# Centre of mass help!

1. Dec 7, 2012

### SK_JEE

1. A stationary pulley carries a rope,one end of which supports a ladder with a man and the other a counter weight mass M.The man of mass 'm' climbs up a distance "L" wrt the ladder and then stops.The displacement of CM of the system is?

2. Relevant equations
How do i approach this question

3. The attempt at a solution
As the man moves up,the mass M moves up too..so ml+ML/m+M ,something like this..?

Last edited by a moderator: Dec 7, 2012
2. Dec 7, 2012

### Staff: Mentor

Welcome to the PF.

If the counterweight has the same mass as the person, and they are connected by a rope over a pulley, as the man moves up the counterweight should move down, no?

3. Dec 7, 2012

### SK_JEE

Aren't they in equilibrium,so I guess it shouldn't move at all..

4. Dec 7, 2012

### Staff: Mentor

Yeah, but the problem says the man uses the ladder to move himself. Kind of like an astronaut pulling himself along inside the Space Station...

5. Dec 7, 2012

### SK_JEE

So,if the man moves up,the ladder moves down..and the mass M moves up?

6. Dec 7, 2012

### Staff: Mentor

Oh, sorry, I misread your first post with the question. So the counterweight supports both the man and the ladder? I was assuming that the ladder was fixed, but re-reading your post it says that the man and ladder are both on one end of the rope, balanced by the counterweight.

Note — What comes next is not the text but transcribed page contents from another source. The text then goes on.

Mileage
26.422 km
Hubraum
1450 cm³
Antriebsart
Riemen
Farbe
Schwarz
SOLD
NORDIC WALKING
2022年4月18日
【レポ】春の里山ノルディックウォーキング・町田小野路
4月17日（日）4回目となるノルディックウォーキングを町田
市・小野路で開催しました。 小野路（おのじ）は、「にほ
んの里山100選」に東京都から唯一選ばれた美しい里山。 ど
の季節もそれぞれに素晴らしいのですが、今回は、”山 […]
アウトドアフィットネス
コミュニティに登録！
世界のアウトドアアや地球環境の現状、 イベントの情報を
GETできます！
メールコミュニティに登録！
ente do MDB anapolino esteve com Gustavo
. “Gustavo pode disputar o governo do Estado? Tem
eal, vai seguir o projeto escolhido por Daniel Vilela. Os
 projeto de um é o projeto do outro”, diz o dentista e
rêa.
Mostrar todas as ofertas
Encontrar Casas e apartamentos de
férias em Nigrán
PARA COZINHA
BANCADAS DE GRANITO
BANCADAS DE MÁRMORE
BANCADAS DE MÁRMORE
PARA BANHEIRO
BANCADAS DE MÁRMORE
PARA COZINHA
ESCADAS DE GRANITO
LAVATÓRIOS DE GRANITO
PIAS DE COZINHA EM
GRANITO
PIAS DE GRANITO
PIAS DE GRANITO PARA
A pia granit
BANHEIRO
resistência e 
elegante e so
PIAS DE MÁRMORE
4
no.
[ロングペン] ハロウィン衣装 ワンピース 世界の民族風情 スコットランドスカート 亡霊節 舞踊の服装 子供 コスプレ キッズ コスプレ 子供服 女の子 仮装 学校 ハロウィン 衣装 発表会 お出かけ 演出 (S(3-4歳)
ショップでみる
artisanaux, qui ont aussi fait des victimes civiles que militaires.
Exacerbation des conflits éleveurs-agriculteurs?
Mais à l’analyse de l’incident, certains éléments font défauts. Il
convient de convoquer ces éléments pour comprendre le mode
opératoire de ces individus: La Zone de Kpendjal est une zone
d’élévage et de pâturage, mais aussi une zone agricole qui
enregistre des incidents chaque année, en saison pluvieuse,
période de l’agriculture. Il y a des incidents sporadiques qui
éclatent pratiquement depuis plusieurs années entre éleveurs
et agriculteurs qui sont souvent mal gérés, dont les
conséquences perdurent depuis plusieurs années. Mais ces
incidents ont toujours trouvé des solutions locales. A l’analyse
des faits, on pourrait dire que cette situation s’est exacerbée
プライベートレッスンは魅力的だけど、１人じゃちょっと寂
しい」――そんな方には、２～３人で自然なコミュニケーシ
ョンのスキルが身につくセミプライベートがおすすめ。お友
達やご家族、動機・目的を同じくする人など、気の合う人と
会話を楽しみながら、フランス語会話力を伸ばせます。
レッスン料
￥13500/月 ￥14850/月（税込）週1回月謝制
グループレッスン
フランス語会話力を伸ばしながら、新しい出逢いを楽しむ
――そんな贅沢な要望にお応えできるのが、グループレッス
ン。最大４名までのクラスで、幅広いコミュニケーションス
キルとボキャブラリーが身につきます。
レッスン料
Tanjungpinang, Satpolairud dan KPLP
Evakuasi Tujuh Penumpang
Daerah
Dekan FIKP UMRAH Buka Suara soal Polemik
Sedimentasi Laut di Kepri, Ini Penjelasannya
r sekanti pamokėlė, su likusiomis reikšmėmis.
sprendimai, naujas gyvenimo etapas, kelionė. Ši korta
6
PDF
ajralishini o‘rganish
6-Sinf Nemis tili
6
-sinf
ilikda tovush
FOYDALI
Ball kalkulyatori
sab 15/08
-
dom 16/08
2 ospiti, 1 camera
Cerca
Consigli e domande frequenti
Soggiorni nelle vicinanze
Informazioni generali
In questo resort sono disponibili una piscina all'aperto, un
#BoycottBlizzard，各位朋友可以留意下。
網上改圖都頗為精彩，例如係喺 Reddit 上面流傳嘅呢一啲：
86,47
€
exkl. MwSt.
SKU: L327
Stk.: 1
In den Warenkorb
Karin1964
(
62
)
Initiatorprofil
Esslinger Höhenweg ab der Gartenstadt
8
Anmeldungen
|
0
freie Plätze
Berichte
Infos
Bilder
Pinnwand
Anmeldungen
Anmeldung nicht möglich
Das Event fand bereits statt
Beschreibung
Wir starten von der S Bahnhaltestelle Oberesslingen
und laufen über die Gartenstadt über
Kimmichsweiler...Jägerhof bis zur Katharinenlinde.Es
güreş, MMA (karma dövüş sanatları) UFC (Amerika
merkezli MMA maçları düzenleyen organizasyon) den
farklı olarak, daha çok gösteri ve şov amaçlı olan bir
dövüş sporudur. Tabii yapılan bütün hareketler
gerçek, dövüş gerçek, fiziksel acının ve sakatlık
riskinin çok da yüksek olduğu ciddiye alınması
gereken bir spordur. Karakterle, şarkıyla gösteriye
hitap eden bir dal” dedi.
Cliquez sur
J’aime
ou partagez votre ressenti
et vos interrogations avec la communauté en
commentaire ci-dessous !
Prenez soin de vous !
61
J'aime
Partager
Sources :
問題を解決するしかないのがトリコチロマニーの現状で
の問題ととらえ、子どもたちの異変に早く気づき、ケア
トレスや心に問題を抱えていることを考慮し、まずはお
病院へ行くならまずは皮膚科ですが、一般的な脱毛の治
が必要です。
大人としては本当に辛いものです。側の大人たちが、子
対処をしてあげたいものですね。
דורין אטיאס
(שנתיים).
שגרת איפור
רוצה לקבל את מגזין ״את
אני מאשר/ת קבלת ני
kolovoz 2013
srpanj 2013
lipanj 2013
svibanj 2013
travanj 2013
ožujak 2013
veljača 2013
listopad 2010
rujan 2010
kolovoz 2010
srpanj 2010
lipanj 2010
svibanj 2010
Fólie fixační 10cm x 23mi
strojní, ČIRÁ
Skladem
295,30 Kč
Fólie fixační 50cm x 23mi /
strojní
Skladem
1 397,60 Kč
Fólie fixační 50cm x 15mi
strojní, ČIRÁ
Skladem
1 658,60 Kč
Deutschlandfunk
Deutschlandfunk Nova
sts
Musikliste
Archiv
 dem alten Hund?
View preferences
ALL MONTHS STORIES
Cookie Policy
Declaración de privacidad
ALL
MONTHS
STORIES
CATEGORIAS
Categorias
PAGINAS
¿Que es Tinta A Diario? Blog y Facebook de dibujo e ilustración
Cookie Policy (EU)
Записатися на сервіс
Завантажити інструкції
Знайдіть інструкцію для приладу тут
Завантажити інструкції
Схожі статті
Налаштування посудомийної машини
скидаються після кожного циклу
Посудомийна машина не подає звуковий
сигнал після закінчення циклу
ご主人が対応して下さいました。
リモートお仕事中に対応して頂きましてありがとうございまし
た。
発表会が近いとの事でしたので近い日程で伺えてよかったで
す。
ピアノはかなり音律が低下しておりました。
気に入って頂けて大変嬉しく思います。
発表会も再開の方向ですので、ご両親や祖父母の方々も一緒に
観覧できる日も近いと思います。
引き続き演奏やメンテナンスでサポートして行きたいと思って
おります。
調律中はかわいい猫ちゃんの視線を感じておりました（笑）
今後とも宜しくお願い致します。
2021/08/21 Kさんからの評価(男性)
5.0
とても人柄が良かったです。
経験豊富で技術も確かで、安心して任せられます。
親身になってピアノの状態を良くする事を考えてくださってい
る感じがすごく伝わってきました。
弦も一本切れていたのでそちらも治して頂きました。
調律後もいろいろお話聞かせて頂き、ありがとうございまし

Hmm. So it's more like the man is holding the ladder, and can move it up and down with respect to his position? Is there a figure showing the problem?

7. Dec 7, 2012

### SK_JEE

There isn't any diagram,but I assumed and made a quick one,here
http://gyazo.com/ee2fda8cfbe22eae4fc549534b053db4

8. Dec 7, 2012

### Staff: Mentor

Okay, so it's more like the man is holding the ladder. Instead of really climbing up the ladder, it's more like the man is lowering the ladder, because there is nothing supporting the ladder, so the man can't really "climb up".

If the man is lowering the ladder and that does not cause him to move anywhere himself, what happens to the CM of the system?

9. Dec 7, 2012

### SK_JEE

Not too sure about the ques,but ans isnt 0
its
ml/2m

10. Dec 7, 2012

### haruspex

I can't make sense of the set-up. No mass is mentioned for the ladder, so I assume that's to be ignored. So, before the man steps on the ladder the counterweight must be on the floor. Presumably the counterweight weighs less than the man.
As soon as the man steps on the ladder, the ladder is not going to be vertical. But now you get into awkward questions about the angle the rope makes to the vertical. OK, maybe we can assume a very long rope and short ladder, so we get to treat the rope as always vertical. But now, below a certain critical height of the man, the counterweight remains on the floor; above that height, the counterweight rises and doesn't stop till the man reaches the floor. I see no reason why equilibrium would be reached in between.
On top of all that, it's unclear whether the distance climbed and CoM displacement are supposed to be measured vertically or in line of movement.

11. Dec 8, 2012

### vela

Staff Emeritus
I think, as SK_JEE has assumed, the system is in equilibrium initially, so the mass of the ladder has to be M-m.

You might approach this problem using energy methods. As the man climbs, he does work. That work goes into changing the potential energy of the man, the ladder, and the counterweight.

So the m's cancel, leaving you with l/2, right? What is l supposed to represent? M and m are different variables as are L and l. Don't use them interchangeably.

Last edited: Dec 8, 2012
12. Dec 8, 2012

### haruspex

OK, but I still don't have the picture. Is the lower end of the ladder on the ground? If so, the ladder will be upright and remain so as the man ascends. Neither the ladder nor the counterweight will move.
If the ladder is suspended, then why does it not say so, rather than merely 'supported'? But supposing it is, I get mL/(2M-m).